Начался разговор Трофима с капитаном Чекрыгиным как-то сбивчиво, и Лазарев не запомнил ни слова. Однако дальнейшая беседа запечатлелась в памяти по сей день. И фраза, с которой пошел откровенный разговор, была вроде бы зауряднейшей.
Правда, перед этим Трофим объяснил капитану суть дела и даже полез было в карман за письмами. Но капитан Чекрыгин жестом остановил его, сказав: «Верю вам, Лазарев. Начали вы службу неплохо… Докажите и теперь, что вы мужчина — добейтесь отпуска. Заранее могу обещать свою поддержку. Подтянитесь, проявите себя на учениях — поезжайте. Что до писем, сам такие получал. Было, сержант Лазарев».
А потом капитан Чекрыгин сказал:
— Отпуск могу предоставить на основании рапорта вашего непосредственного командира.
— Я напишу, что приеду.
— Хотите меня послушать?
— Отчего же нет…
— Не обещайте.
— Вы не верите мне? Не верите, что добьюсь отпуска?
— Наоборот.
— Почему же тогда не написать?
— Если я скажу, мол, вы плохо знаете людей и свою маму, в частности… и свою жену тоже. Вы можете обидеться.
— Тогда я олух, потому что не понимаю и вас, товарищ капитан.
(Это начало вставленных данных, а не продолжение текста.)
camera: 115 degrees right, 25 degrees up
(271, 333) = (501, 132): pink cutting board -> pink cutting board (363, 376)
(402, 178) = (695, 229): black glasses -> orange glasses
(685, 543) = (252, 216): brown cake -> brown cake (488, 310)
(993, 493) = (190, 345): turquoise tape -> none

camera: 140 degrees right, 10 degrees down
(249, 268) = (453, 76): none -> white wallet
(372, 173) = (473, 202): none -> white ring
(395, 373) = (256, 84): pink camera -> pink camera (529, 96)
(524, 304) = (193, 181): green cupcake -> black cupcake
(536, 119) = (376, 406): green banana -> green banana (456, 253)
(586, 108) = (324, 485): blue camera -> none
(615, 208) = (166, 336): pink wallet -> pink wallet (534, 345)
— Торопливое суждение. Кроме «да» и «нет», есть определение «в чем-то» и «потому что».
— И вы знаете, «в чем» и «почему»?
— Может быть, догадываюсь.
— «Может быть»… — протянул Трофим разочарованно. «Может быть» его совсем не устраивало. Он хотел знать все происходившее в доме точно и сейчас же, не откладывая. Иначе какая же жизнь его ждет завтра, послезавтра, через неделю? Верчение под одеялом с вечера, когда после трудного солдатского дня кажется, что стоит донести голову до подушки, и сон, что тьма, навалится на тебя, а на самом деле подушка, словно болтунья-сплетница, начнет шептать — шептать про Нину, про соседского Витьку, которому при одном воспоминании о письмах матери хочется набить морду. Какой тут сон! Ну, сморит наконец усталость, а следующей ночью снова вертишься, тычком поправляешь подушку еще, еще раз, словно она-то, ватная, виновата.
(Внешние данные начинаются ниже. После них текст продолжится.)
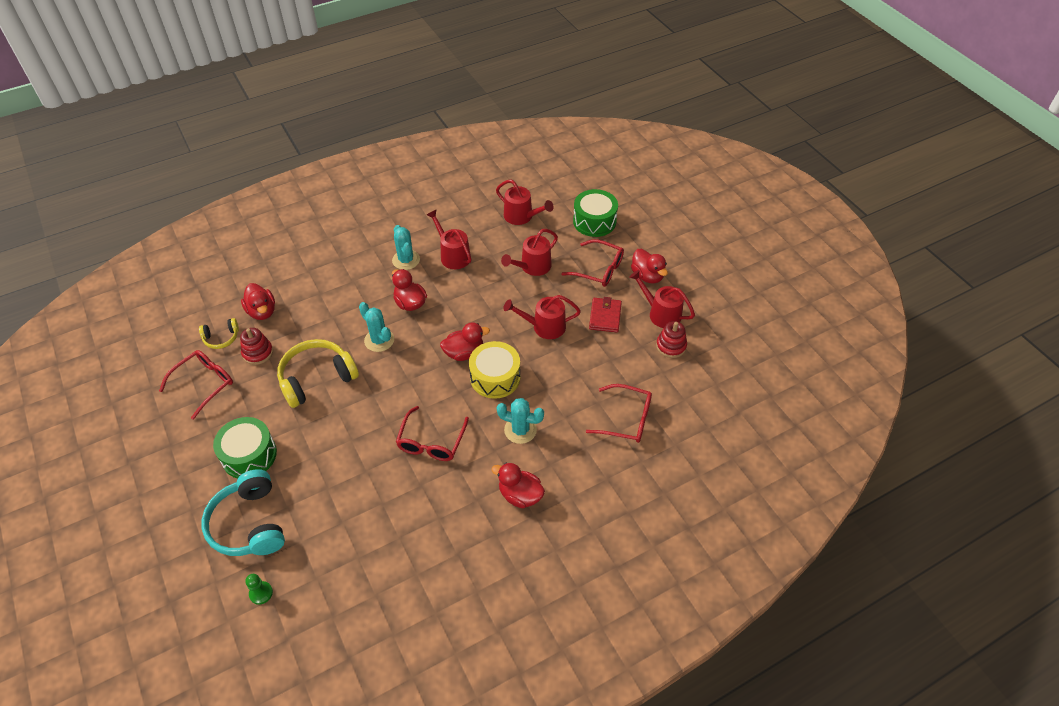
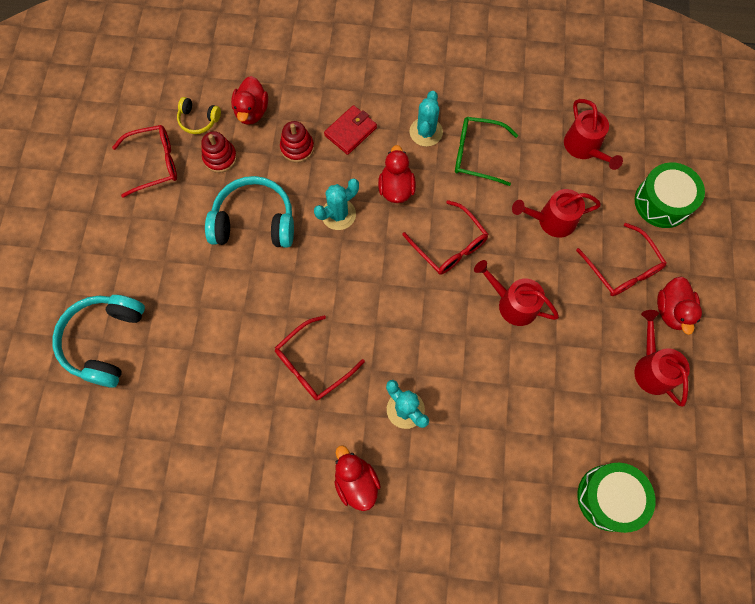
camera: 35 degrees right, 20 degrees up
(249, 455) = (147, 268): green drum -> green drum (609, 497)
(261, 593) = (73, 419): green pawn -> none
(317, 378) = (254, 222): yellow headphones -> turquoise headphones
(379, 340) = (338, 214): turquoise cactus -> turquoise cactus turned 60 degrees clockwise
(453, 255) = (477, 154): red watering can -> green glasses
(464, 353) = (410, 282): red duck -> none
(495, 377) = (421, 332): yellow drum -> none
(605, 316) = (586, 332): red wallet -> red wallet (350, 131)
(626, 419) = (520, 470): red glasses -> red glasses (449, 245)
(671, 346) = (633, 416): red stacking toy -> red stacking toy (297, 148)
Утром встаешь злой на весь мир и больше всех на себя самого. Свет не мил. Однако служба не ждет. А тут «может быть»…
— Давайте порассуждаем, — предложил Чекрыгин. — Сколько лет вашей матери?
— Под шестьдесят вроде.
— А точнее?
Подумав, Трофим признался:
— Не знаю, — и ему стало очень неловко.
— Постарайтесь припомнить.
Лазарев прикинул: в семье он самый младший. Мать, помнится, старшего брата родила в сорок первом, осенью, а вышла она замуж перед войной, и было ей двадцать.
— Двадцатого года она, — быстро отрапортовал Трофим.
— Староватой вы ее считаете, Лазарев. Ей едва пятьдесят минуло.
— Выглядит так…
И они оба рассмеялись.
— Маленькая она, платок на лоб повяжет. Совсем старуха.
— Отец инвалидом с фронта вернулся?
— Второй группы.
— Пил?
— Нет. Городок наш Жиздра не такой уж промышленный. В артели отец работал, слесарил. Он мечтал о большом заводе, да куда же. Одна нога да контузия… Где ему на завод. Мать от дома никуда. Санитаркой в больнице работала. Так и жили. Только уж, когда я подрос, полегче стало. Старший в армии отслужил. Помогать начал. Сестра, постарше меня, незадачливой, как мать говорит, вышла. До института ее дотянули, да не кончила медицинского, дети, племяши мои, пошли. Ну фельдшерит в селе под Жиздрой… Извините, товарищ капитан, заговорился.
— Жили-то родители как?
— Душа в душу. Я ведь потому перед армией женился. Хорошая ведь она, Нина. Уступчивая. Мать в ней души не чаяла. А вот поди… Пишет: «Хоть из дому беги».
— Про отца, Лазарев…
— Нет, он не пил. Разве мать принесет. Из больницы. Выпьет он, двухрядку в руки и играет. Мать против за столом, обопрется рукой о щеку, слушает, слушает да и всплакнет. «Феденька, как же я об таком все пять лет войны мечтала! Сидеть вот так да голос твой слышать». — «А я те года каждую ночь во сне видел: сидишь ты против меня да горюешь, что пять лет у нашей с тобой, Наталья, любви отняли».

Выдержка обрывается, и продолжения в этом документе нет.